◆ **Direction 1**: In the passage on the Amazon Picking Challenge 2016, why did the shelf's bins limit maneuverability and require a long reach?
◆ **Direction 2**: Can you translate this sentence from the passage on the Amazon Picking Challenge 2016 into Spanish: "The shelf was a metal and cardboard structure divided into a matrix of 3 by 4 bins."
◆ **Direction 3**: Resume the passage on the Amazon Picking Challenge 2016, picking up after its final sentence.

◆ **Text shown**:
☆ ☆ ☆ ☆

The set of 39 items used in the challenge (Fig. 1) were representative of those in an Amazon warehouse. Books, cubic boxes, clothing, soft objects, and irregularly shaped objects represented realistic challenges such as reflective packaging, different sizes or deformable shapes. The items could be placed in any orientation inside the bins, sometimes cluttering them, and the target product could be partially occluded by others.

Teams had to place their robots in a 2 m \(\times \) 2 m workcell, no closer than 10 cm from the shelf. The workspace also posed important challenges to perception and manipulation. The shelf was a metal and cardboard structure divided into a matrix of 3 by 4 bins. The bins were narrow but deep, which limited the manoeuvrability inside and required a long reach. Additionally, the shelf construction resulted in significant deviations in reality from its ideal geometric model.

Fig. 1.
figure 1

The 39 items in the Amazon Picking Challenge 2016

The performance of the robots during the picking and the stowing tasks was evaluated by giving points for correctly placed items and subtracting penalty points for dropping, damaging or misplacing items. A correct operation could receive 10, 15 or 20 points depending on the cluttering of the bin. Additional bonus points were given for specially difficult objects, for maximum scoring of 185 points in the Picking Task and 246 points in the Stowing Task.

☆ ☆ ☆ ☆

◆ **Excerpted records**:

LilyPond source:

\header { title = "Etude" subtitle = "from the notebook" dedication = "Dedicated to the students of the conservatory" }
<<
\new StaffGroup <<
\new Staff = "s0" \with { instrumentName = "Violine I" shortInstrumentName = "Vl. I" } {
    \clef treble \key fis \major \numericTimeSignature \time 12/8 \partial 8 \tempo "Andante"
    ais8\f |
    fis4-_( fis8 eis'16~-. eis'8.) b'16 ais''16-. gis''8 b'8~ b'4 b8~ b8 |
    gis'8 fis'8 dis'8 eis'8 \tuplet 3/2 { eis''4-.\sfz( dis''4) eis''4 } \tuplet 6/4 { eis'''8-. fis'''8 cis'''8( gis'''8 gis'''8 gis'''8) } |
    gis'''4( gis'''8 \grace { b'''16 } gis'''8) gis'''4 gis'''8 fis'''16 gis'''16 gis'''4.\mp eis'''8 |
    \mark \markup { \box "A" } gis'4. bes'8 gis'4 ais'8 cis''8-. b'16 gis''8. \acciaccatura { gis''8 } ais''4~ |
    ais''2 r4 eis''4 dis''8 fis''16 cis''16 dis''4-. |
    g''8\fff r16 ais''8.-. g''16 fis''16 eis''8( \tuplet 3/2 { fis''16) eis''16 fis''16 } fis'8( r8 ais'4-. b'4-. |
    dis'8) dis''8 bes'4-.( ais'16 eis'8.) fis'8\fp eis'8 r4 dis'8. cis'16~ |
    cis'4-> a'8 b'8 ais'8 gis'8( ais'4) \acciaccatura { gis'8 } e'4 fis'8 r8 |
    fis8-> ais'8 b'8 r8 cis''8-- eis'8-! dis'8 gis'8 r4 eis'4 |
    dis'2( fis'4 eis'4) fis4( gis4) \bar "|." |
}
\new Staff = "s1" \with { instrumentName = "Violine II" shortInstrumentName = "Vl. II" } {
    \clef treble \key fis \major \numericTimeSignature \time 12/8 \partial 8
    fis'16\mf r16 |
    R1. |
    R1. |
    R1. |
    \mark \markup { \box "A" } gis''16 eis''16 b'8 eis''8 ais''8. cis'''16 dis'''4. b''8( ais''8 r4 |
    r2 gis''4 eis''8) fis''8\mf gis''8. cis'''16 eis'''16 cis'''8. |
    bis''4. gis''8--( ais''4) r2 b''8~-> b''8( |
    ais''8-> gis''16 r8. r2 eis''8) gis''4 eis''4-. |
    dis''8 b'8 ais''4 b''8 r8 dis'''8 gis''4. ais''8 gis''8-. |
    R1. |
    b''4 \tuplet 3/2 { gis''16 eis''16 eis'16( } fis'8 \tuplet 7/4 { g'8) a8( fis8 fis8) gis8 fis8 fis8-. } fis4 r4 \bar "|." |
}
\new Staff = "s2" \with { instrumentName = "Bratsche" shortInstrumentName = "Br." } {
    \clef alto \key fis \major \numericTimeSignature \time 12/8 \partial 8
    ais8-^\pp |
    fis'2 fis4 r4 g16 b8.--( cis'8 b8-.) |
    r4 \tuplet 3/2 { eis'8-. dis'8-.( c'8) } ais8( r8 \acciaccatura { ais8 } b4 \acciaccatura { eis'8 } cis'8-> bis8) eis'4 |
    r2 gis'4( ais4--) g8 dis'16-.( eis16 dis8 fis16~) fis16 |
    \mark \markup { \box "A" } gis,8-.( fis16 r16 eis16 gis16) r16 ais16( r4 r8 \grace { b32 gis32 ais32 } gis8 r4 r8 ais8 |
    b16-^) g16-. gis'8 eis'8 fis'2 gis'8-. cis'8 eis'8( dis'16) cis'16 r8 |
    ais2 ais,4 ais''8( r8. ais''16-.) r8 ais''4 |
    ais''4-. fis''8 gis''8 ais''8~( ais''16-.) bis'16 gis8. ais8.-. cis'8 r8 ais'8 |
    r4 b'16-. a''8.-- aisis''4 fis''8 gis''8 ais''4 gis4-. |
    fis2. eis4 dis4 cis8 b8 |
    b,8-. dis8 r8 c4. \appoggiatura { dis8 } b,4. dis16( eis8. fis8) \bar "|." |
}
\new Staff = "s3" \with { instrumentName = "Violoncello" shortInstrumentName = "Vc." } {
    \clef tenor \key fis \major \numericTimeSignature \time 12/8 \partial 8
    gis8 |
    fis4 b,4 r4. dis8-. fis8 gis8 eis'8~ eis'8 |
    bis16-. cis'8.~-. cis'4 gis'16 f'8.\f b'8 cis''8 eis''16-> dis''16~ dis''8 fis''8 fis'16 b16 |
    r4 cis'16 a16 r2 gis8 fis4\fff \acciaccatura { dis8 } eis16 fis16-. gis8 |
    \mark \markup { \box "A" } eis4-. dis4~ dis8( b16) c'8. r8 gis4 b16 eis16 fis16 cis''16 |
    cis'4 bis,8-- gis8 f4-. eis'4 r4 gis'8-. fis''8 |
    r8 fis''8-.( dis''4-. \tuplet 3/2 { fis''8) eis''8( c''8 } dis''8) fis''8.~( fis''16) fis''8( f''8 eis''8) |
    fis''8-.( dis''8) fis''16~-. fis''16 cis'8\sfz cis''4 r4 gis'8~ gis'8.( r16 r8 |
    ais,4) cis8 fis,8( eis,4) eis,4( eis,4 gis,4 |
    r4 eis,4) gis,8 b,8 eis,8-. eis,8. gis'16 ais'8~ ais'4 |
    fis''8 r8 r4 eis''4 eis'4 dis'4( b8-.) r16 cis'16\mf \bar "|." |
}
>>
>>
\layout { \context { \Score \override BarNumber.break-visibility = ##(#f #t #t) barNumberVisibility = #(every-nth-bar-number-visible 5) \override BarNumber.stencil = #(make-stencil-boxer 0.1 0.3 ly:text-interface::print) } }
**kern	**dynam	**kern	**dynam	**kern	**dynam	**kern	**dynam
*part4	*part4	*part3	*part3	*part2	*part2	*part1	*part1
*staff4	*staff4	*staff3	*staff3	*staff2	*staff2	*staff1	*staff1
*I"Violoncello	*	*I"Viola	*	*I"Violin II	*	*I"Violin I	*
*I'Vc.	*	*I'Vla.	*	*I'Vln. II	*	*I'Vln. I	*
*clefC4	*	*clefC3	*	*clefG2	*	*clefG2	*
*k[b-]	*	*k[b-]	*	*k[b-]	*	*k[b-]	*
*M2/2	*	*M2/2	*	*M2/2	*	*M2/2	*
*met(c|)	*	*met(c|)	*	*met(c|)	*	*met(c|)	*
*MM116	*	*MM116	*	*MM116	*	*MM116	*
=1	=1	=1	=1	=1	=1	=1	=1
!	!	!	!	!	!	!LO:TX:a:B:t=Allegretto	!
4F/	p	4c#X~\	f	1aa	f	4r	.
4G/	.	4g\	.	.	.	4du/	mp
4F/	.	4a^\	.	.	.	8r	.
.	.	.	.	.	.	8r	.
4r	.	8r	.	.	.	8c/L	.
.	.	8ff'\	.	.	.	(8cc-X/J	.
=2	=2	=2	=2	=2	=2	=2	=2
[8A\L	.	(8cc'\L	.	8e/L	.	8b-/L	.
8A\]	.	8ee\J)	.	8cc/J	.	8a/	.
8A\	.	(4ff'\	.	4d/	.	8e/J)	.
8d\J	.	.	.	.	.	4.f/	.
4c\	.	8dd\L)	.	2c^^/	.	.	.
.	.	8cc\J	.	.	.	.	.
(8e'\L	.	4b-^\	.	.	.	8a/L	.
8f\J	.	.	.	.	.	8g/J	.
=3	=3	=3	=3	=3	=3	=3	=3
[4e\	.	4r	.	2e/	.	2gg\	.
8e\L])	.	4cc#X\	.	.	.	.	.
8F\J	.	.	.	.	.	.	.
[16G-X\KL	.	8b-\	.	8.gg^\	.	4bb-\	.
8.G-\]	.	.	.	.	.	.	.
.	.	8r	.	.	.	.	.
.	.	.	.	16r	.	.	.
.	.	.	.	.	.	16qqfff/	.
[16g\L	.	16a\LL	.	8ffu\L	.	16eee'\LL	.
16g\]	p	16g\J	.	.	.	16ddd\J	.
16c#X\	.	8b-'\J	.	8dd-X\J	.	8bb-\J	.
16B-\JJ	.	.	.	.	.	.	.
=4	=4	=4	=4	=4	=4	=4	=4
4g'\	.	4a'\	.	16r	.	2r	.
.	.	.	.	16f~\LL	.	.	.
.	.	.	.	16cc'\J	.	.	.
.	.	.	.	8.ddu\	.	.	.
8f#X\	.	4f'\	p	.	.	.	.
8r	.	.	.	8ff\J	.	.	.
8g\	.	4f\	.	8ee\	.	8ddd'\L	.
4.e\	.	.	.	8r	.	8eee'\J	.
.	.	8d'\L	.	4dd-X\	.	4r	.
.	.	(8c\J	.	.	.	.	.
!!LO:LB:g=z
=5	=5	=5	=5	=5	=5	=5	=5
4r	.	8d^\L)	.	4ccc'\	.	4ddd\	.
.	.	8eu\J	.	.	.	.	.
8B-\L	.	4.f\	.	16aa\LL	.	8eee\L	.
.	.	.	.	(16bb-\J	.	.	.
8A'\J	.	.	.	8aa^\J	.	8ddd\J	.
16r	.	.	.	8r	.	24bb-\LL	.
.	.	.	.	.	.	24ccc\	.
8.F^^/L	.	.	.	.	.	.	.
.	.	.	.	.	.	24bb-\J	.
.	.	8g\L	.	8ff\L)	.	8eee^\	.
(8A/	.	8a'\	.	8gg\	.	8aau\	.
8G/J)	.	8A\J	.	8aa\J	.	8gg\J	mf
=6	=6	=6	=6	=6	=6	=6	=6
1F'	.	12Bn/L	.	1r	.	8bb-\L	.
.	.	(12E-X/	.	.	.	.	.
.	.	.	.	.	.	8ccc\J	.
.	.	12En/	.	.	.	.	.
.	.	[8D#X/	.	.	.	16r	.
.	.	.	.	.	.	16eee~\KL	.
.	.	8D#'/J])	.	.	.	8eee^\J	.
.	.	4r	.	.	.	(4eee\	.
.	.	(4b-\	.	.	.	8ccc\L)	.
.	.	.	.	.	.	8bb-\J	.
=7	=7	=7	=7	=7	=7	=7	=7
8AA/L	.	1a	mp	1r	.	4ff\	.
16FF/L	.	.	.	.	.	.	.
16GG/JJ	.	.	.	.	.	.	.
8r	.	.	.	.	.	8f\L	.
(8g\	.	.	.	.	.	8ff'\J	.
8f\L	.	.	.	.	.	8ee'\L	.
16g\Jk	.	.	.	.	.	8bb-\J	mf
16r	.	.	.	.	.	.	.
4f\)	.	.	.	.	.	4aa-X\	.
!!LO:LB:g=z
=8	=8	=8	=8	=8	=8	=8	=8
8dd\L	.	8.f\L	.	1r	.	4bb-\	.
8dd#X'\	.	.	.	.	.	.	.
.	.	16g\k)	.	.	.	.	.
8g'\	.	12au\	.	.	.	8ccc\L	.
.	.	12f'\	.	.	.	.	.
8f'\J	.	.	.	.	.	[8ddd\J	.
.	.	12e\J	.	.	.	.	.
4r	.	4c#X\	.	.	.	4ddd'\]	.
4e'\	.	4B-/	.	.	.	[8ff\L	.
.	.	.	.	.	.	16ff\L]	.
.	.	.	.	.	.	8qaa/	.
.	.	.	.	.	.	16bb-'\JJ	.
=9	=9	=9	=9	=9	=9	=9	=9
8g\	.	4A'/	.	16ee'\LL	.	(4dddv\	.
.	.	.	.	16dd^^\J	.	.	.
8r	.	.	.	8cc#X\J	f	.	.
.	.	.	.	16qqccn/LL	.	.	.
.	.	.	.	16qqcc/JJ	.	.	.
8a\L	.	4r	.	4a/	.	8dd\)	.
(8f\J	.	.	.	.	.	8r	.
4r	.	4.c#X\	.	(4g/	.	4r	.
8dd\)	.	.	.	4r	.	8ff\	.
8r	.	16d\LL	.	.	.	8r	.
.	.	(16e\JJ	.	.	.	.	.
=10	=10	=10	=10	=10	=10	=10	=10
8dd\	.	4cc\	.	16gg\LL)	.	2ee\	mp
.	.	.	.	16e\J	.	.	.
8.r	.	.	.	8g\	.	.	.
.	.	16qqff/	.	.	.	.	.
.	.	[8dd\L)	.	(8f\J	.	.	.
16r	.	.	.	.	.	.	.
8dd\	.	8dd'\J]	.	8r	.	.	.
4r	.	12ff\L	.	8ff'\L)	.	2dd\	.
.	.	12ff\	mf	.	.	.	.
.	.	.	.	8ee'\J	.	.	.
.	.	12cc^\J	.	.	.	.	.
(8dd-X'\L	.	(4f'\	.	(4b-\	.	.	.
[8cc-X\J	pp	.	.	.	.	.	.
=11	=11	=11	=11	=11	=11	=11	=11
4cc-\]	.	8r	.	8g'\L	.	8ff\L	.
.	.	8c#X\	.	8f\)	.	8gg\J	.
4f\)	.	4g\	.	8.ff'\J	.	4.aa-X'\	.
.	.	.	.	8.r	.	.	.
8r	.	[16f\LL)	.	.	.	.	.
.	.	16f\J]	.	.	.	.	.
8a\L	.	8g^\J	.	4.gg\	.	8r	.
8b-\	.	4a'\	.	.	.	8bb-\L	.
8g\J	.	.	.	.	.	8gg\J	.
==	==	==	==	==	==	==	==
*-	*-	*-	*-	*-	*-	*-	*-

☆ ☆ ☆ ☆

◆ **Result 1**: The bins were narrow but deep.

◆ **Result 2**: El estante era una estructura de metal y cartón dividida en una matriz de 3 por 4 compartimentos.

◆ **Result 3**:
3 Team Delft’s Robot

Team Delft was a joint effort of the Robotics Institute of the Delft University of Technology [11] and the robot integrator company Delft Robotics B.V. [4] to participate in the APC 2016. Amongst TUD Robotics Institute research lines is the development of flexible robots capable of automatizing small-scale productions, simplifying their installation and reconfiguration, e.g. through automatic calibration or online self-generated motions. Delft Robotics is a novel systems integrator making these new robotic technologies available to all kind of manufacturing companies. Both parties are closely collaborating within the Factory-in-a-day EU project [5] to reduce installation time and cost of robot automation. Team Delft’s goal was to demonstrate and validate this approach in such a challenging industrial benchmark as the APC. The team did not adapt and tune an extant pick-an-place solution to participate in APC, but developed the best solution possible with extant industrial hardware and as many off-the-shelf software components as possible. For that the robot control was based on the ROS framework [7].

The remaining of this section describes the main ideas behind Team Delft’s robotic solution.

3.1 Robot Concept

The team analysed the results of the previous edition of the Amazon Picking Challenge in 2015 [3], and decided that making the system robust and fast was key to win. These characteristics allow the system to perform several attempts to pick each target item, and move occluding objects around if necessary. We also learned that suction was the better performing grasp option, which we confirmed in early tests.

The solution designed is based on an industrial robot arm, a custom made gripper and 3D cameras, as shown in Fig. 2. For the robot arm we chose a 7 degrees of freedom SIA20F Motoman mounted on an horizontal rail perpendicular to the shelf. The resulting 8 degrees of freedom allowed the system to reach all the bins with enough manoeuvrability to pick the target objects.

Fig. 2.
figure 2

Team Delft robot setup in the APC workcell.

We customized our own gripper to handle all the products in the competition (see Fig. 3). It has a lean footprint to manoeuvre inside the bins, and a 40 cm length to reach objects at the back. It includes a high flow suction cup at the end, with a 90\(^\circ \) rotation allowing two orientations, and a pinch mechanism for the products difficult to suck. Both the suction cup rotation and the pinch mechanism are pneumatically actuated. A vacuum sensor provides boolean feedback whether the suction cup holds anything. For object detection a 3D camera is mounted in the gripper to scan the bins, while another one is fixed on a pole above the tote.

Fig. 3.
figure 3

Team Delft gripper.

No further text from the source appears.